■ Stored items
----

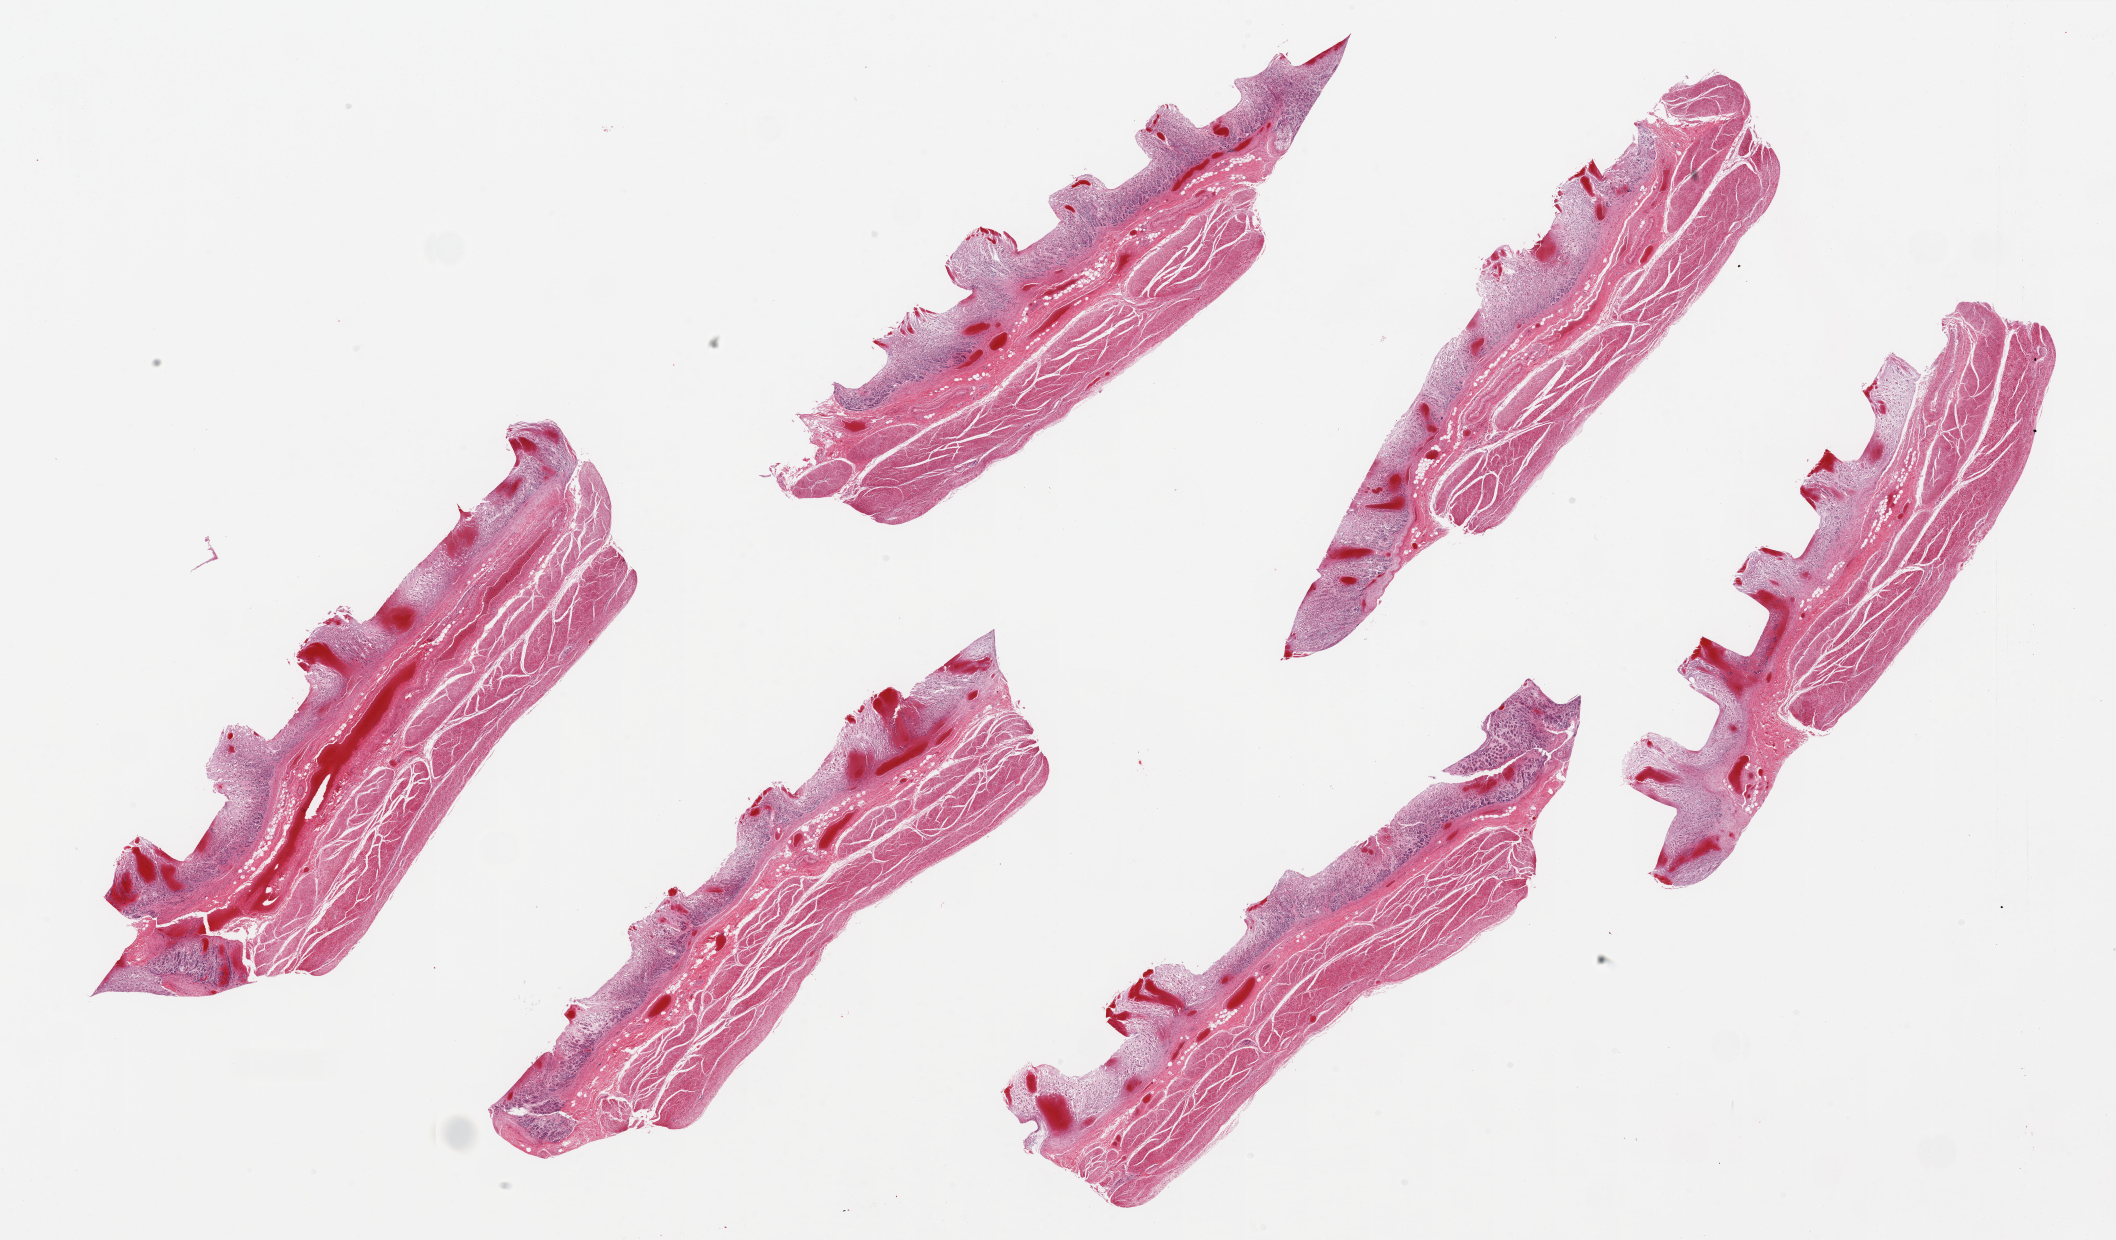
Hematoxylin and eosin (H&E) whole-slide image, brightfield, a low-resolution overview of the entire scanned area, about 33.5 x 19.6 mm; PAXgene-fixed, paraffin-embedded tissue; sampled site (target tissue): stomach; donor tissue sample. Donor: male.
• review note (as recorded): 6 pieces up to 11x3 mm; hemorrhagic and necrotic/autolyzed mucosa; muscle slightly autolyzed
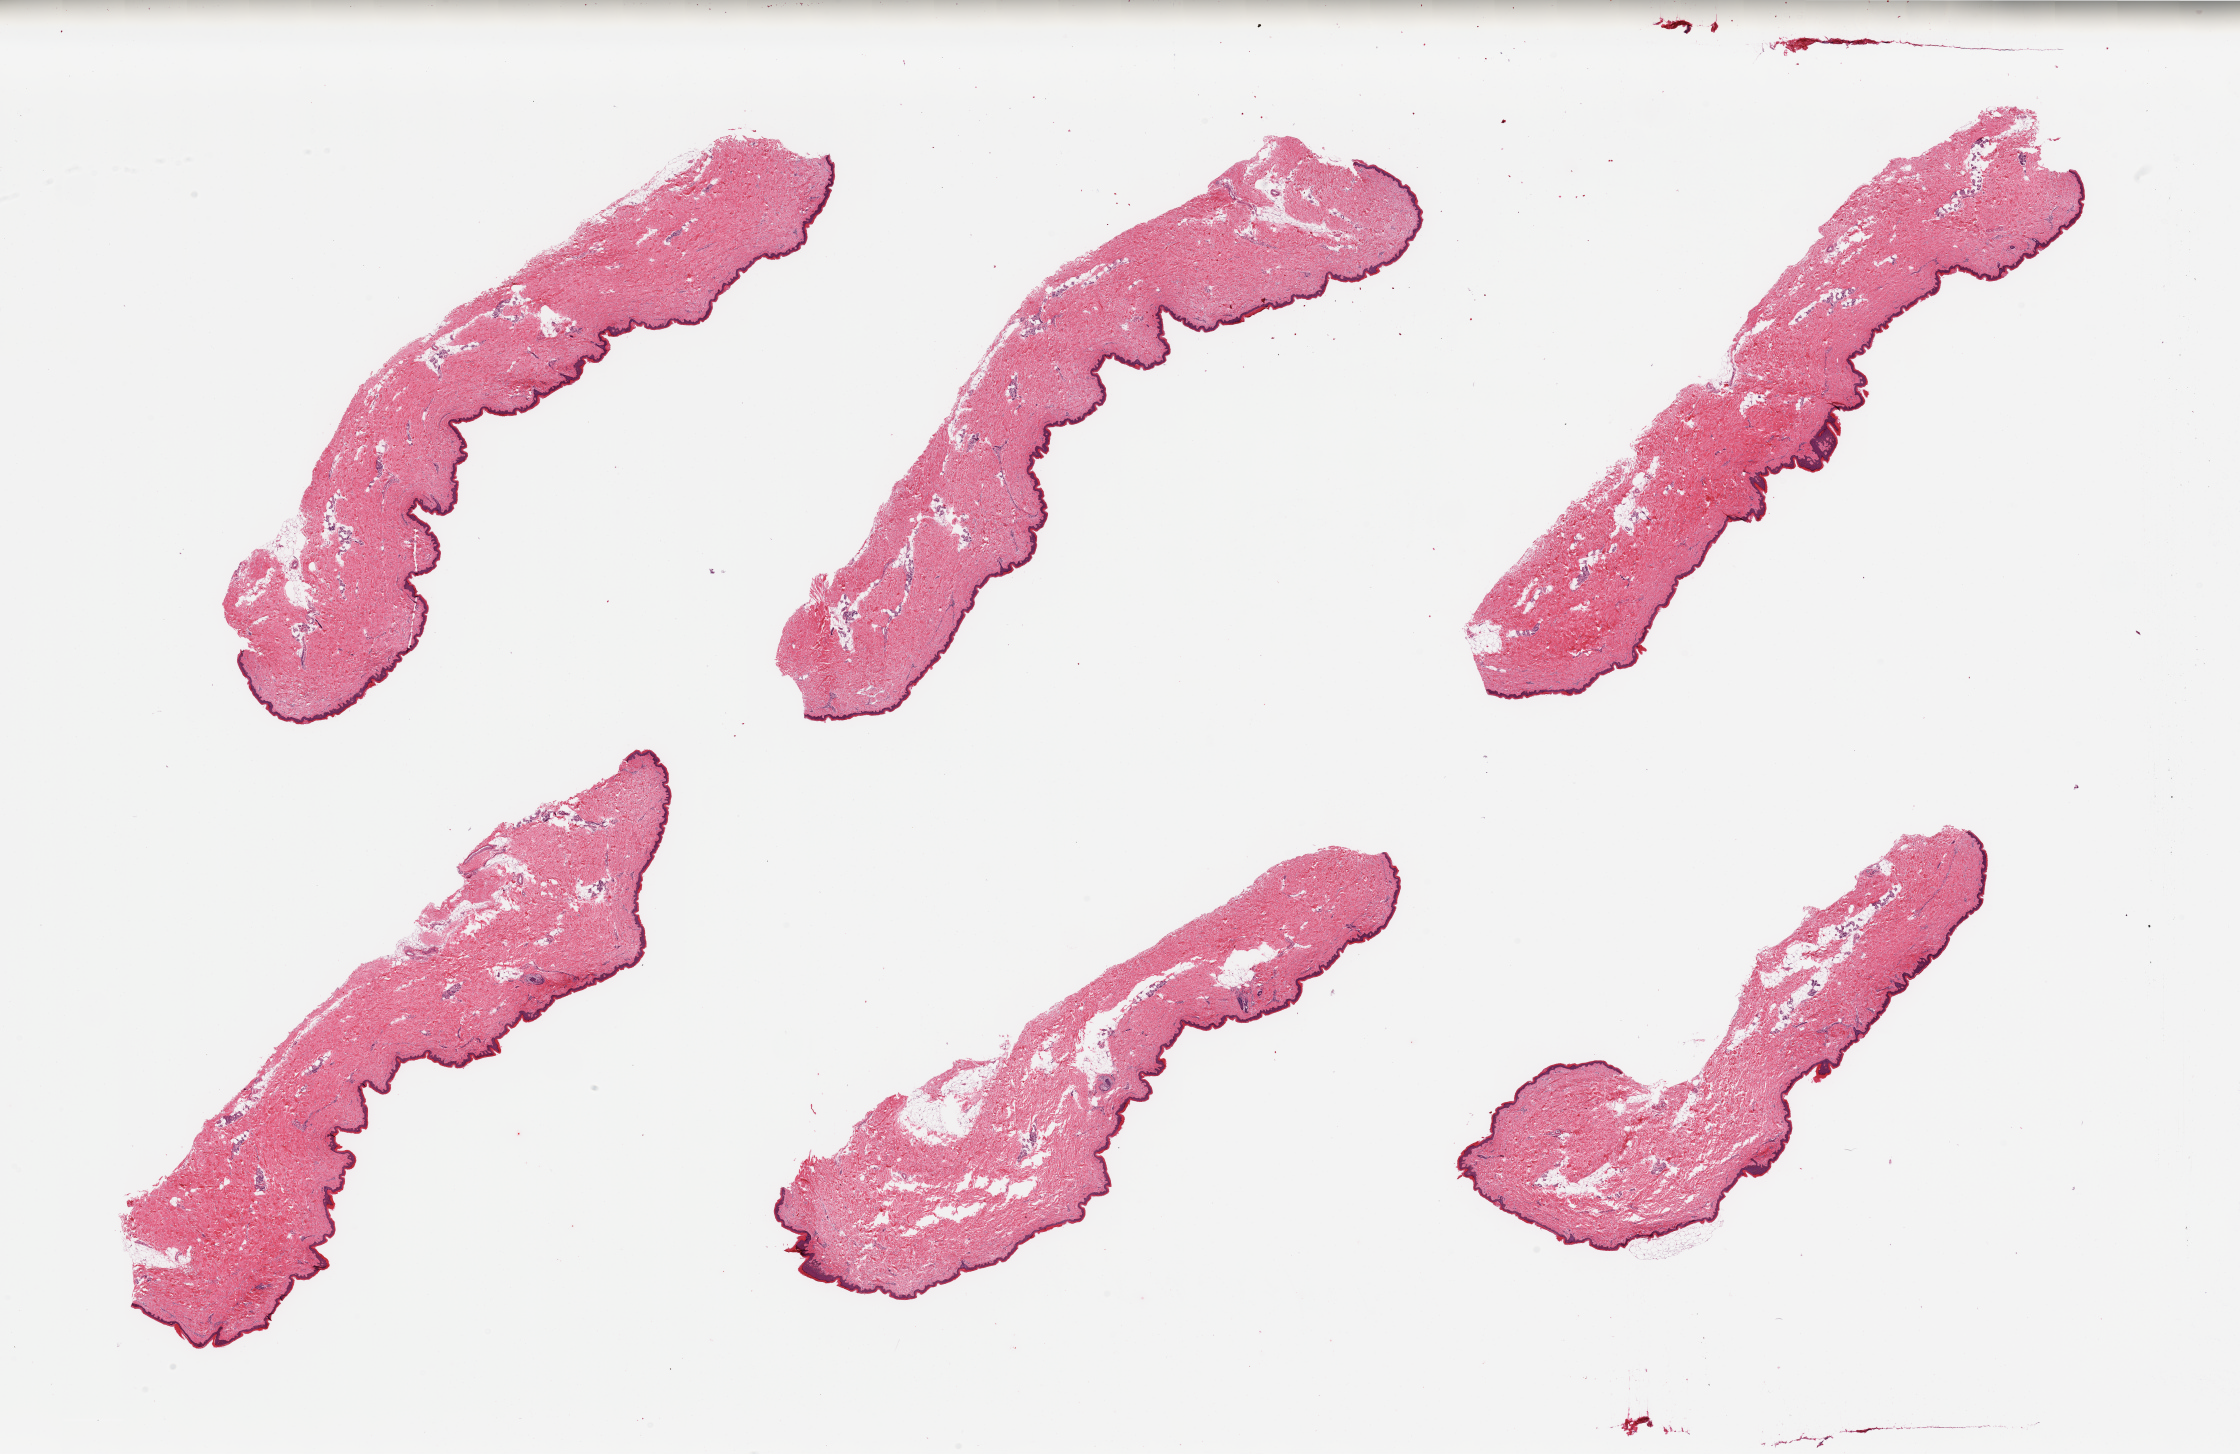
Whole-slide image, haematoxylin and eosin stain, shown as a low-resolution overview of the whole scanned area (about 35.4 x 23.0 mm, acquisition: 20x scan). PAXgene-fixed paraffin-embedded (PFPE) section. Sampled site (target tissue): skin of lower leg. Tissue donor sample. Donor sex: female.
Pathologist's review note for this sample: 6 pieces; 5-10% dermal fat; well trimmed.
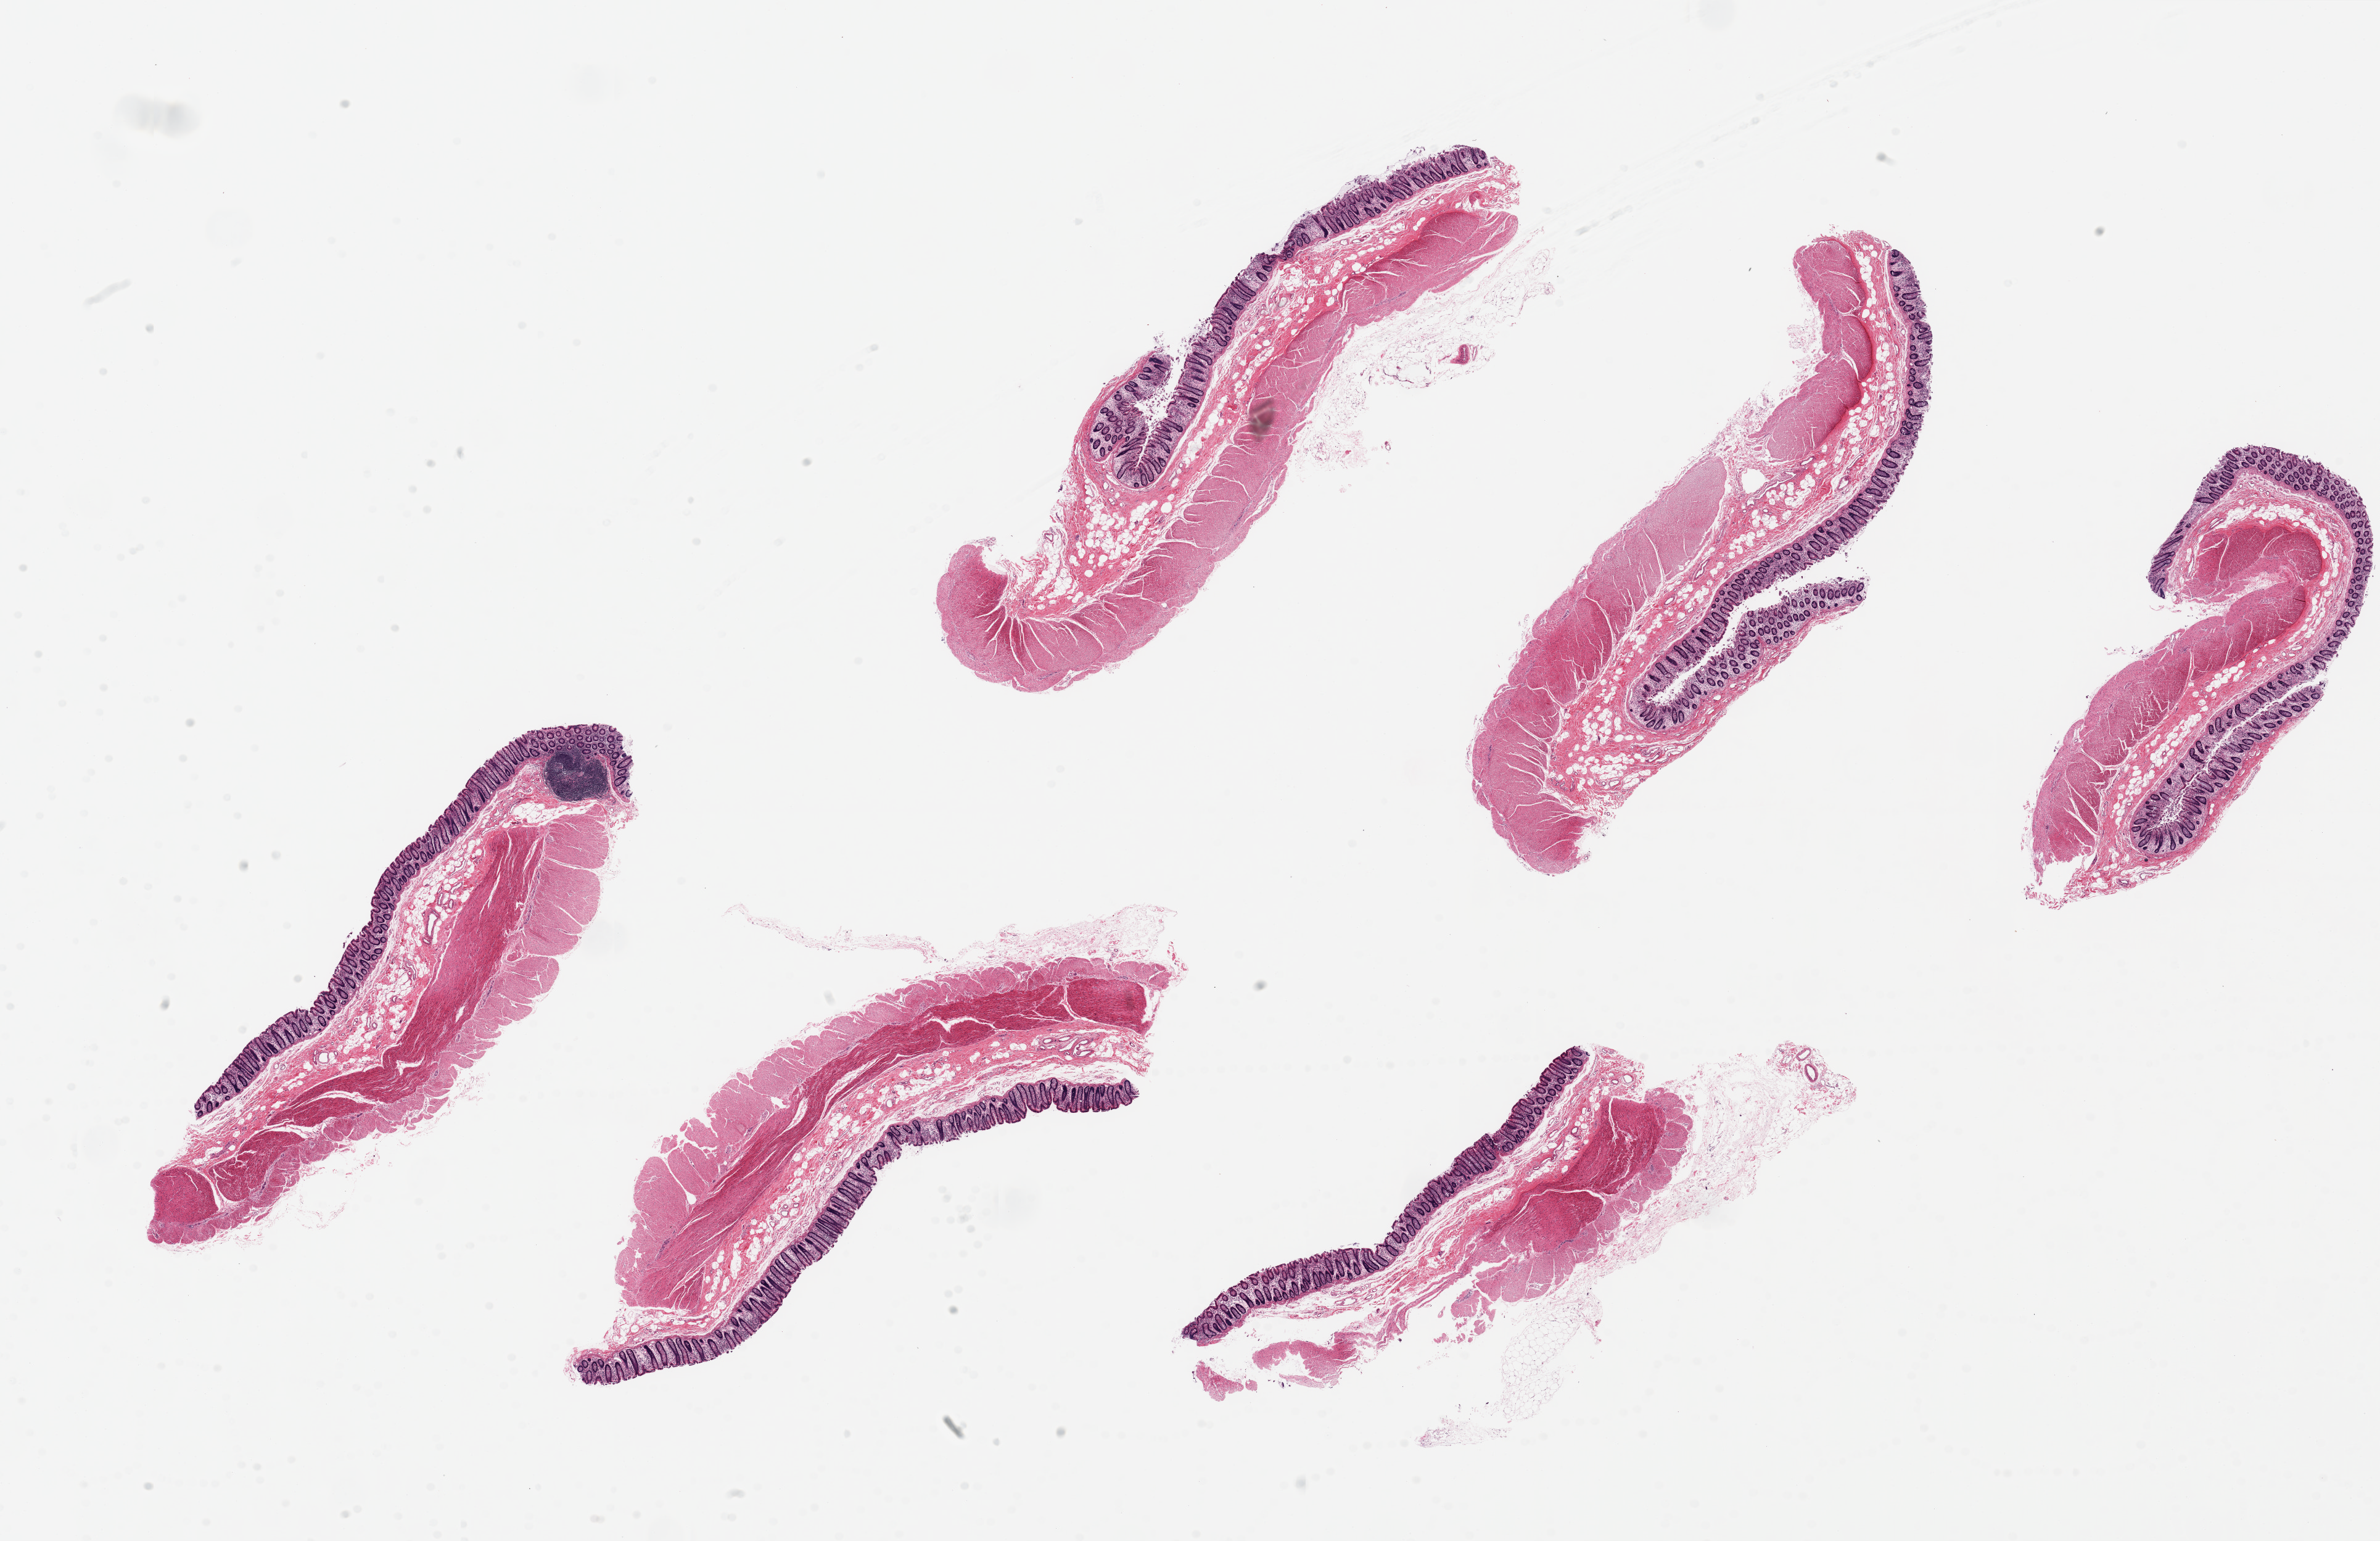
Whole-slide image, haematoxylin and eosin stain, shown as a low-resolution overview of the whole scanned area (about 30.5 x 19.8 mm, from a 20x scan); PAXgene-fixed, paraffin-embedded tissue; section of transverse colon (target tissue); tissue donor sample. Donor sex: male.
- review note (as recorded): 6 pieces, up to 10x4mm; Good mucosal preservation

----

■ Assignment
Copy out all the records exactly, excluding pictures.

■ Solution to this task
Hematoxylin and eosin (H&E) whole-slide image, brightfield, a low-resolution overview of the entire scanned area, about 33.5 x 19.6 mm; PAXgene-fixed, paraffin-embedded tissue; sampled site (target tissue): stomach; donor tissue sample. Donor: male.
• review note (as recorded): 6 pieces up to 11x3 mm; hemorrhagic and necrotic/autolyzed mucosa; muscle slightly autolyzed
Whole-slide image, haematoxylin and eosin stain, shown as a low-resolution overview of the whole scanned area (about 35.4 x 23.0 mm, acquisition: 20x scan). PAXgene-fixed paraffin-embedded (PFPE) section. Sampled site (target tissue): skin of lower leg. Tissue donor sample. Donor sex: female.
Pathologist's review note for this sample: 6 pieces; 5-10% dermal fat; well trimmed.
Whole-slide image, haematoxylin and eosin stain, shown as a low-resolution overview of the whole scanned area (about 30.5 x 19.8 mm, from a 20x scan); PAXgene-fixed, paraffin-embedded tissue; section of transverse colon (target tissue); tissue donor sample. Donor sex: male.
- review note (as recorded): 6 pieces, up to 10x4mm; Good mucosal preservation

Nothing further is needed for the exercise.